(A run of records)
- - -
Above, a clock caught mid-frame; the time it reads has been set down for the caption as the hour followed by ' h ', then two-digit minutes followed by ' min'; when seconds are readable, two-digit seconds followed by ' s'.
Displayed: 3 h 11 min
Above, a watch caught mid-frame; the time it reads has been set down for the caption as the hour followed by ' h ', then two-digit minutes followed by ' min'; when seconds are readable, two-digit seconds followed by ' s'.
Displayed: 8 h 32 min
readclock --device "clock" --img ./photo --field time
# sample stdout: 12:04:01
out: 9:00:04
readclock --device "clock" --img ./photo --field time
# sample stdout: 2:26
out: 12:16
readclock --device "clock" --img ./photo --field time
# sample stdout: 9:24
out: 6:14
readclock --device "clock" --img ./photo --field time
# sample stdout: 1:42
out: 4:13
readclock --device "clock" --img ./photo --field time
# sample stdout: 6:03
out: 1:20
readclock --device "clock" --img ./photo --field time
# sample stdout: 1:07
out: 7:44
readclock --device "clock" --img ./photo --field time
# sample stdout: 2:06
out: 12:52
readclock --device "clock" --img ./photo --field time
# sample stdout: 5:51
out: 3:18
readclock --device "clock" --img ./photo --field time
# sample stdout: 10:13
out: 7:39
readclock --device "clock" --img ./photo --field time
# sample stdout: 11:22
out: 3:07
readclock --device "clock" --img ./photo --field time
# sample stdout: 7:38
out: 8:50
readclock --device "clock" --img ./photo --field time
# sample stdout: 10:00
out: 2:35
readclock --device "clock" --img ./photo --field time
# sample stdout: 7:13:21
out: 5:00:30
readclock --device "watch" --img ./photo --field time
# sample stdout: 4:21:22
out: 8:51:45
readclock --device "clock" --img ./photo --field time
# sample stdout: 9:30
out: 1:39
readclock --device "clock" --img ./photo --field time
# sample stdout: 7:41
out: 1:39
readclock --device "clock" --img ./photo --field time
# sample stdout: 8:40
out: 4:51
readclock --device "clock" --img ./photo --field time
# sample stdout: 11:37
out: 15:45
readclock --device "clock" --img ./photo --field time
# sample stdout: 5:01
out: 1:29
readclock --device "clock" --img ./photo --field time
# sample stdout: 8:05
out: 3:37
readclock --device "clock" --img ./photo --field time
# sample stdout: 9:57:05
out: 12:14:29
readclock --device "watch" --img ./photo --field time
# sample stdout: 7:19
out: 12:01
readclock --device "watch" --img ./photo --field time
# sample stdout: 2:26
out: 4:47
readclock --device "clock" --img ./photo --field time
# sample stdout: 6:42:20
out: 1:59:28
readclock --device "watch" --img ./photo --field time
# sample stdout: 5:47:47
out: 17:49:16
- - -
◆ **Short task**: Reproduce every line of the records above, word for word, from the first record to the last.

◆ **Task result**:
Above, a clock caught mid-frame; the time it reads has been set down for the caption as the hour followed by ' h ', then two-digit minutes followed by ' min'; when seconds are readable, two-digit seconds followed by ' s'.
Displayed: 3 h 11 min
Above, a watch caught mid-frame; the time it reads has been set down for the caption as the hour followed by ' h ', then two-digit minutes followed by ' min'; when seconds are readable, two-digit seconds followed by ' s'.
Displayed: 8 h 32 min
readclock --device "clock" --img ./photo --field time
# sample stdout: 12:04:01
out: 9:00:04
readclock --device "clock" --img ./photo --field time
# sample stdout: 2:26
out: 12:16
readclock --device "clock" --img ./photo --field time
# sample stdout: 9:24
out: 6:14
readclock --device "clock" --img ./photo --field time
# sample stdout: 1:42
out: 4:13
readclock --device "clock" --img ./photo --field time
# sample stdout: 6:03
out: 1:20
readclock --device "clock" --img ./photo --field time
# sample stdout: 1:07
out: 7:44
readclock --device "clock" --img ./photo --field time
# sample stdout: 2:06
out: 12:52
readclock --device "clock" --img ./photo --field time
# sample stdout: 5:51
out: 3:18
readclock --device "clock" --img ./photo --field time
# sample stdout: 10:13
out: 7:39
readclock --device "clock" --img ./photo --field time
# sample stdout: 11:22
out: 3:07
readclock --device "clock" --img ./photo --field time
# sample stdout: 7:38
out: 8:50
readclock --device "clock" --img ./photo --field time
# sample stdout: 10:00
out: 2:35
readclock --device "clock" --img ./photo --field time
# sample stdout: 7:13:21
out: 5:00:30
readclock --device "watch" --img ./photo --field time
# sample stdout: 4:21:22
out: 8:51:45
readclock --device "clock" --img ./photo --field time
# sample stdout: 9:30
out: 1:39
readclock --device "clock" --img ./photo --field time
# sample stdout: 7:41
out: 1:39
readclock --device "clock" --img ./photo --field time
# sample stdout: 8:40
out: 4:51
readclock --device "clock" --img ./photo --field time
# sample stdout: 11:37
out: 15:45
readclock --device "clock" --img ./photo --field time
# sample stdout: 5:01
out: 1:29
readclock --device "clock" --img ./photo --field time
# sample stdout: 8:05
out: 3:37
readclock --device "clock" --img ./photo --field time
# sample stdout: 9:57:05
out: 12:14:29
readclock --device "watch" --img ./photo --field time
# sample stdout: 7:19
out: 12:01
readclock --device "watch" --img ./photo --field time
# sample stdout: 2:26
out: 4:47
readclock --device "clock" --img ./photo --field time
# sample stdout: 6:42:20
out: 1:59:28
readclock --device "watch" --img ./photo --field time
# sample stdout: 5:47:47
out: 17:49:16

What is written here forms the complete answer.